Don’t you have exercises designed to catch people rationalizing? If not, you ought to, if yes, did you catch them rationalizing?
Getting people to rationalize during a session is actually quite a challenge. What we have are exercises meant to illustrate situations that people might find themselves in where rationalization is likely. And after a dozen or so examples, this particular subgroup—about 25% of our tested population so far! - just flat-out does not relate to any of the examples.
However, one of them seemed to get “caught” by one example after a friend of theirs explicitly pointed out the analogy to their life. We haven’t yet followed up on that case to explore more solidly whether it’s really denial or if it was actually our misunderstanding and this person really doesn’t rationalize.
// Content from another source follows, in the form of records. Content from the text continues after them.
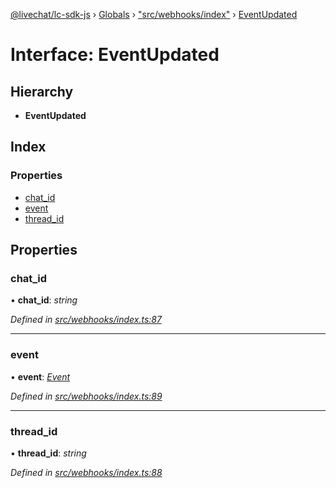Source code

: [@livechat/lc-sdk-js](../README.md) › [Globals](../globals.md) › ["src/webhooks/index"](../modules/_src_webhooks_index_.md) › [EventUpdated](_src_webhooks_index_.eventupdated.md)

# Interface: EventUpdated

## Hierarchy

* **EventUpdated**

## Index

### Properties

* [chat_id](_src_webhooks_index_.eventupdated.md#chat_id)
* [event](_src_webhooks_index_.eventupdated.md#event)
* [thread_id](_src_webhooks_index_.eventupdated.md#thread_id)

## Properties

###  chat_id

• **chat_id**: *string*

*Defined in [src/webhooks/index.ts:87](https://github.com/livechat/lc-sdk-js/blob/228cb10/src/webhooks/index.ts#L87)*

___

###  event

• **event**: *[Event](../modules/_src_objects_index_.md#event)*

*Defined in [src/webhooks/index.ts:89](https://github.com/livechat/lc-sdk-js/blob/228cb10/src/webhooks/index.ts#L89)*

___

###  thread_id

• **thread_id**: *string*

*Defined in [src/webhooks/index.ts:88](https://github.com/livechat/lc-sdk-js/blob/228cb10/src/webhooks/index.ts#L88)*
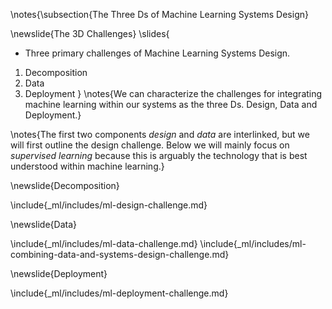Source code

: \notes{\subsection{The Three Ds of Machine Learning Systems Design}

\newslide{The 3D Challenges}
\slides{
* Three primary challenges of Machine Learning Systems Design.
1. Decomposition
2. Data 
3. Deployment
}
\notes{We can characterize the challenges for integrating machine learning within our systems as the three Ds. Design, Data and Deployment.}

\notes{The first two components *design* and *data* are interlinked, but we will first outline the design challenge. Below we will mainly focus on *supervised learning* because this is arguably the technology that is best understood within machine learning.}

\newslide{Decomposition}

\include{_ml/includes/ml-design-challenge.md}

\newslide{Data}

\include{_ml/includes/ml-data-challenge.md}
\include{_ml/includes/ml-combining-data-and-systems-design-challenge.md}

\newslide{Deployment}

\include{_ml/includes/ml-deployment-challenge.md}
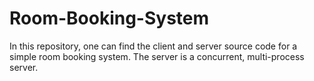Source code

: # Room-Booking-System
In this repository, one can find the client and server source code for a simple room booking system. The server is a concurrent, multi-process server.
Getting people to rationalize during a session is actually quite a challenge. What we have are exercises meant to illustrate situations that people might find themselves in where rationalization is likely. And after a dozen or so examples, this particular subgroup—about 25% of our tested population so far! - just flat-out does not relate to any of the examples.
However, one of them seemed to get “caught” by one example after a friend of theirs explicitly pointed out the analogy to their life. We haven’t yet followed up on that case to explore more solidly whether it’s really denial or if it was actually our misunderstanding and this person really doesn’t rationalize.
Presumably you can do it for other cognitive biases, so what’s so special about this one?